His current location (as of February 3, 2007) is the Yavapai Detention Center in Prescott, Arizona, awaiting possible extradition to Riverside County, California. Henson has previously received death threats to the effect that he would be killed while serving his sentence. He faces a hearing Monday morning February 5, to extradite him back to California. The governor of California signed a "Governor's Warrant" for Keith requesting his extradition from Arizona for "obstruction of justice." Why? Especially when a Governor's Warrant is very rare in anything but felony cases, and why what it important enough to get the Governor involved on a weekend?

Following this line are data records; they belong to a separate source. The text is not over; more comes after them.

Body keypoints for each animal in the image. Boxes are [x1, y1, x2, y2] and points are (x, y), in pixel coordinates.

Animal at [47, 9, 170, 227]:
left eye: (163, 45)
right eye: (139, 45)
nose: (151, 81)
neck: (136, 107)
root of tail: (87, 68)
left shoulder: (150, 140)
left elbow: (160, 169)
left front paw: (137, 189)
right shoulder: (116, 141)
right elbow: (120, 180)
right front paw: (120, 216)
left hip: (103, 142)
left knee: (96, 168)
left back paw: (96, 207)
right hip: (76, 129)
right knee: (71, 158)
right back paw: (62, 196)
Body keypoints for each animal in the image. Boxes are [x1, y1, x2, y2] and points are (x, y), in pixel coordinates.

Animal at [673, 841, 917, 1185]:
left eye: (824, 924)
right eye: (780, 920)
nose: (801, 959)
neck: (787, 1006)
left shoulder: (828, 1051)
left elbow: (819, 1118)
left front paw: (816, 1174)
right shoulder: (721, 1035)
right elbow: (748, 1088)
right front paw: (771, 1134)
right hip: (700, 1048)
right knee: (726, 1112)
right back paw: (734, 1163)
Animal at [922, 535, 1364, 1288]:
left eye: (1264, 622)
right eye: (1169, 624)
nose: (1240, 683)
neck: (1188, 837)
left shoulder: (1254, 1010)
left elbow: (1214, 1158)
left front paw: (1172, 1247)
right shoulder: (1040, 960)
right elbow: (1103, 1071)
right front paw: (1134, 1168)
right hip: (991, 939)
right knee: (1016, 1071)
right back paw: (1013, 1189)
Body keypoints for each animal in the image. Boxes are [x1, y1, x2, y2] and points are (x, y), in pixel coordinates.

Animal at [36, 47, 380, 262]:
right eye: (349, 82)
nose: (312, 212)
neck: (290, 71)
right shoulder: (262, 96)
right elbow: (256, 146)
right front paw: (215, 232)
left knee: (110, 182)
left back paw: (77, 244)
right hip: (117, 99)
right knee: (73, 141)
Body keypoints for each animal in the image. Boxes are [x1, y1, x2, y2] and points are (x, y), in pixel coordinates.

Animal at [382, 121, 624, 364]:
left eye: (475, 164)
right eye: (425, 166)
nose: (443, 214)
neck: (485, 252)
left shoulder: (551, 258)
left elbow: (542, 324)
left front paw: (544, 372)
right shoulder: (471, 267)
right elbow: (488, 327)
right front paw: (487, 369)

From the very beginning of this travesty of justice, through the continuing harassment by Scientology of this 65-year-old man that has harmed no one, to the utter destruction of Keith Henson's life. This is the true harm of Scientology. Not Tom Cruise jumping on couches, or the story of Xenu on South Park.
If Keith is harmed as many feared, California will have good reason to hang its head in shame. And we, who continue to shed light on Scientology's abuse, will scream it from the mountaintops.
Confirmation and further information
It's not a joke. It's not some harmless cult of gullible fools taking what escapism they can from a charismatic con man's promises. Underneath the mindless celebrity endorsements and comical belief structure is an organization with the power and methods of a Reich. Scientology destroys lives. It sucks out people's wills while it's emptying their wallets. It funnels the majority of its vast resources into its legal arm, which it subsequently uses to viciously attack anyone who dares speak to loudly. No matter how small you are, these bastards will not hesitate to plunge you into a living hell if you get their attention. They feed on silence. So long as the world at large is ignorant of their inexcusably evil methods, or apathetic to the weirdo cult with the funny aliens, they remain free to act on their whims unimpeded. The only way to bring them down is to tear away their veil of secrecy and expose them to the harsh light of a society that will not tolerate these parasites.
There is nothing about Scientology that is not evil, or a front for evil. Lives have been ruined, or cut short abruptly. Don't make the mistake of ignoring this sick, psychopatic factory of human misery. The Church of Scientology must be wiped from the earth like the stain it is.